**Extract**

--- START ---

Two long-running issues are likely to draw the most public attention. Item 6 is a formal discussion of issuing debt for the Squaw Creek Road project and other street, water, drainage, and sewer work — the action phase following the June 9 direction to evaluate financing options. Items 17–20 then turn to the Home Rule Charter: separate Mayor and Council items addressing charter-commission appointments and proposed amendments, followed by the vote on the ordinance calling the November 3 election, which is fully drafted in this packet and ready for adoption.
Two threads carry over from June 9: the ICE certification grant discussion returns as Item 11, and a new item from Mayor Palmer reviewing the city’s legal expenditures (Item 12) follows her June 9 request to examine costs with the Messer Fort firm and Harris, Bentley and Fogle ahead of budget season. In executive session, the Aledo/Fort Worth litigation item (Item 13) now names “Beall-Dean Ranch and Parker County” in its caption, where the June 9 agenda listed only the three governmental parties.

--- END ---

**Problem 1**
Explain, as the agenda summary states, why Mayor Palmer's review of the city's legal expenditures appears as Item 12.
**Problem 2**
According to the agenda summary, on what date is the election called by the ordinance in the Home Rule Charter items?
**Problem 3**
Reproduce the agenda summary from "Two long-running issues" to "ready for adoption.".

Saved data entries
--- START ---

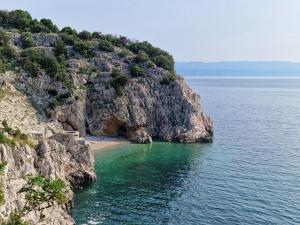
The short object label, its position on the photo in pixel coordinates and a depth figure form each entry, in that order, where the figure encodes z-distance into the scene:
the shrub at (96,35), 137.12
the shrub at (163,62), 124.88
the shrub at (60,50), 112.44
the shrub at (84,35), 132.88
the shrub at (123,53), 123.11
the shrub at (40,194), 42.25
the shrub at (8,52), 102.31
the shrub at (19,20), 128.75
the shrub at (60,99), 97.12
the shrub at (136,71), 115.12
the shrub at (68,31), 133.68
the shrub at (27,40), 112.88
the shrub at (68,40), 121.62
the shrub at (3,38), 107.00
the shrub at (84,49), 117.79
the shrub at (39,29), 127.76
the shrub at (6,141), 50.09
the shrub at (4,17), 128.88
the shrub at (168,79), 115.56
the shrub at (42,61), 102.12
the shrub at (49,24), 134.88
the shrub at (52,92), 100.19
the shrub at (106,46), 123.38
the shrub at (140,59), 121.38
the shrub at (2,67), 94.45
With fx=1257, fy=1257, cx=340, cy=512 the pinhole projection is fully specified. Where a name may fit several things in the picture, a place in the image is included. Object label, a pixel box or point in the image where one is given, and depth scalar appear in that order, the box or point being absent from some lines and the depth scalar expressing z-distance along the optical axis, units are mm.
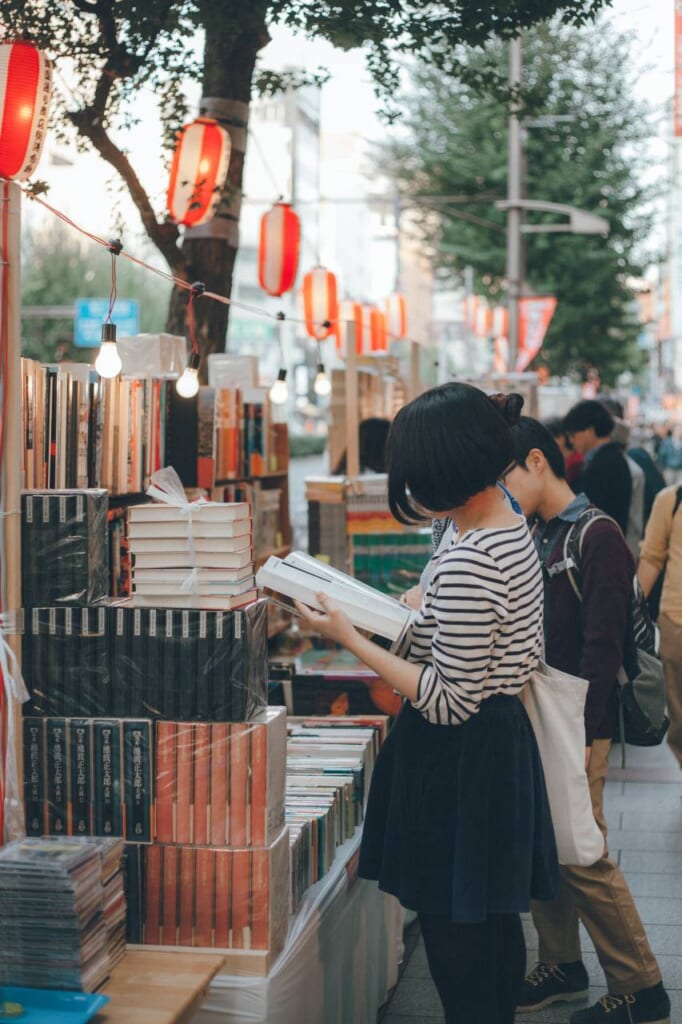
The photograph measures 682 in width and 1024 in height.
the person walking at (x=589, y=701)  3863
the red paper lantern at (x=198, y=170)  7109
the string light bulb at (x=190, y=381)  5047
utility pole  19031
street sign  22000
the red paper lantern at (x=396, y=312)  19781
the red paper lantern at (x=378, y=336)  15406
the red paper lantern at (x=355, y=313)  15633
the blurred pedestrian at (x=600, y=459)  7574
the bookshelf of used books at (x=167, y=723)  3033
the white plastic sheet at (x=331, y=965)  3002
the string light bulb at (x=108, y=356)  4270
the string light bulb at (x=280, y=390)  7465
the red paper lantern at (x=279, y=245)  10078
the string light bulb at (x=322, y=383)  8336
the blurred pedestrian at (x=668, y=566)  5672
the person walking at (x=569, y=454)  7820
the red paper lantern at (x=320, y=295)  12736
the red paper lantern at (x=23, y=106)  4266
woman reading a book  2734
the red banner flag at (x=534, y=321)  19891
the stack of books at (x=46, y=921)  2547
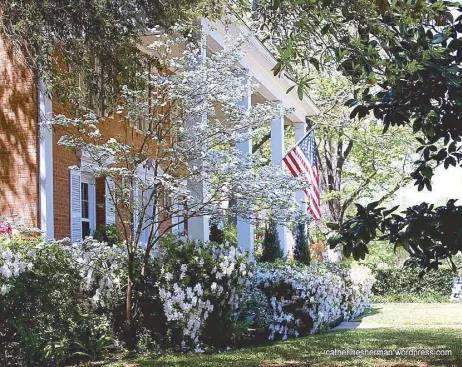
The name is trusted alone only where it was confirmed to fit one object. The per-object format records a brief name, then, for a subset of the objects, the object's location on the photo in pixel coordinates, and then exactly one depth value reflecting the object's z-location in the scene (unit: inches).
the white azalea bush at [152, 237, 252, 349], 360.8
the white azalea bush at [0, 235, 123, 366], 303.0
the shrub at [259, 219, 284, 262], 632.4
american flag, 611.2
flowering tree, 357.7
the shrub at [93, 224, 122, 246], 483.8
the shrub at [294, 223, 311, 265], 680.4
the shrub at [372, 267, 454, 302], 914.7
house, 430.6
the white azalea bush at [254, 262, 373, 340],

--- END ---

**Solution 1**
Item 12 follows Mayor Palmer's June 9 request to examine the city's costs with the Messer Fort firm and Harris, Bentley and Fogle ahead of budget season.

**Solution 2**
November 3.

**Solution 3**
Two long-running issues are likely to draw the most public attention. Item 6 is a formal discussion of issuing debt for the Squaw Creek Road project and other street, water, drainage, and sewer work — the action phase following the June 9 direction to evaluate financing options. Items 17–20 then turn to the Home Rule Charter: separate Mayor and Council items addressing charter-commission appointments and proposed amendments, followed by the vote on the ordinance calling the November 3 election, which is fully drafted in this packet and ready for adoption.